- 任务要求
[1] 根据这段关于 LLM 函数调用的文字，列出作者期待未来取得进展的所有方面。
[2] 按照这段关于 LLM 函数调用的文字，开发者应当把 LLM 的输出视为什么？

- 阅读材料
在设计系统时，需要根据应用程序对错误容忍度、性能要求和成本预算进行权衡。对于低风险的、对实时性要求不高的场景，可以放宽一些验证或重试策略；而对于金融交易、医疗诊断等高风险场景，则必须采取最严格的防御措施。

7. 展望未来

LLM 技术仍在飞速发展，我们可以期待未来在以下方面取得进展：

更强大的模型内在约束： 未来的 LLM 可能会更好地理解并遵守 JSON Schema，减少幻觉的发生。
更智能的错误反馈： 模型可能能够更精准地理解验证错误，并自主地进行更有效的修正。
标准化框架： 可能会出现更统一、更强大的框架，以简化 LLM 函数调用的定义、验证和执行。

在此之前，作为开发者，我们必须清醒地认识到 LLM 的局限性，并积极构建多层次的防御体系，将 LLM 的输出视为“未经验证的外部输入”，对其进行严格的检查和处理。

- 已知信息

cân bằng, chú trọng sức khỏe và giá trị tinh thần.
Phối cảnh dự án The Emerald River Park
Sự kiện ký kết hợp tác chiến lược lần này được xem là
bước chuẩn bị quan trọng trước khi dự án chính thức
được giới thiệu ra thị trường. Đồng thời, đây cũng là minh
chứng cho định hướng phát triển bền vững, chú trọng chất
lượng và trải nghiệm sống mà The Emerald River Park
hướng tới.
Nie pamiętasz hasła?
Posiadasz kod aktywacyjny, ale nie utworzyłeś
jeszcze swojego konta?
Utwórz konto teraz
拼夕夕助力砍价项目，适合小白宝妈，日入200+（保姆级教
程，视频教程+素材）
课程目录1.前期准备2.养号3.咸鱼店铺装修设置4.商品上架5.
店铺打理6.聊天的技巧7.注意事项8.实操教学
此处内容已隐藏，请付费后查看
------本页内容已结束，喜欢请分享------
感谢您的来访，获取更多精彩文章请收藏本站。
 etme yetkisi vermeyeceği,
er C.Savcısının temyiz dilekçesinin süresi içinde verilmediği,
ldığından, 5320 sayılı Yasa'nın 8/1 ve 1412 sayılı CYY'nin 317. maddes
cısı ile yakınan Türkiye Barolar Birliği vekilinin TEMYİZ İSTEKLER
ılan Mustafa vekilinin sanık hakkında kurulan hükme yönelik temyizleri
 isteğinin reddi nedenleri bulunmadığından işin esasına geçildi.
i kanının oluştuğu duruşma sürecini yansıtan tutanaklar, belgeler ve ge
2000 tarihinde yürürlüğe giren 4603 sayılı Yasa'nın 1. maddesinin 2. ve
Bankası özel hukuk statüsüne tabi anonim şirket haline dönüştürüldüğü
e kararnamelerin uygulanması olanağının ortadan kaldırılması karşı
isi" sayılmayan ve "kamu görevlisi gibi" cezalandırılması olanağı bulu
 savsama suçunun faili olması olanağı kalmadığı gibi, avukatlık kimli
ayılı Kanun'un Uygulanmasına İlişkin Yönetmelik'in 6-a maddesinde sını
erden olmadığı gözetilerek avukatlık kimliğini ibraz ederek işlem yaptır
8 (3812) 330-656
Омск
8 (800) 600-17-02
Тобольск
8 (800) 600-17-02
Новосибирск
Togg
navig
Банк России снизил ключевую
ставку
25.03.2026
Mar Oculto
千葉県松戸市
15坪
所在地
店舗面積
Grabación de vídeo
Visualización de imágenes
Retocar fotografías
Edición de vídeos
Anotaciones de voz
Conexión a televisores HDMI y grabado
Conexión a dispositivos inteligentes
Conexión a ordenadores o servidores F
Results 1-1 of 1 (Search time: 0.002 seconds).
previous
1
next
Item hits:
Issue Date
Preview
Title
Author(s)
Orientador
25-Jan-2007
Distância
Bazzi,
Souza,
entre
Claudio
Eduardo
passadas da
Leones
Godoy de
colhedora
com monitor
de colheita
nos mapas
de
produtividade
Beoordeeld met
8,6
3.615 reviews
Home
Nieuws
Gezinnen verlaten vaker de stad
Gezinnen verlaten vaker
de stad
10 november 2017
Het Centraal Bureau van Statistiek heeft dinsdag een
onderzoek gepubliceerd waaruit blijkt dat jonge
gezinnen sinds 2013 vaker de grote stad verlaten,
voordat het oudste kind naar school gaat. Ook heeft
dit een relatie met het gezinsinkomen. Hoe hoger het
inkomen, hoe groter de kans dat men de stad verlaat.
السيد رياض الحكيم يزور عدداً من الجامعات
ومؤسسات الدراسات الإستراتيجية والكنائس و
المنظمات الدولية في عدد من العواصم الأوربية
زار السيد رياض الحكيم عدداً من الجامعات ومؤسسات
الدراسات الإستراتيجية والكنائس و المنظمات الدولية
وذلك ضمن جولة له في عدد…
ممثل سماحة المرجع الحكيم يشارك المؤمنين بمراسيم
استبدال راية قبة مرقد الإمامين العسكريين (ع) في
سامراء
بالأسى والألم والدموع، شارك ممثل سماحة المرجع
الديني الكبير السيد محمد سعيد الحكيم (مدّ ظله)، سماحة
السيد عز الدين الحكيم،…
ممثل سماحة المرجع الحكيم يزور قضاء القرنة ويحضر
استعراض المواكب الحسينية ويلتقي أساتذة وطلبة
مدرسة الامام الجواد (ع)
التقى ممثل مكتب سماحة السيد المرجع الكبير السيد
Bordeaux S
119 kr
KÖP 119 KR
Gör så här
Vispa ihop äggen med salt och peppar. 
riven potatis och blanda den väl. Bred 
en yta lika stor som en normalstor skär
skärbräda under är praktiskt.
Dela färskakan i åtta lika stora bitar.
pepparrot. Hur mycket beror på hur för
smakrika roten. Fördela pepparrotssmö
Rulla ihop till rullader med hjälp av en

- 参考答案
[1] 更强大的模型内在约束、更智能的错误反馈、标准化框架。

[2] “未经验证的外部输入”。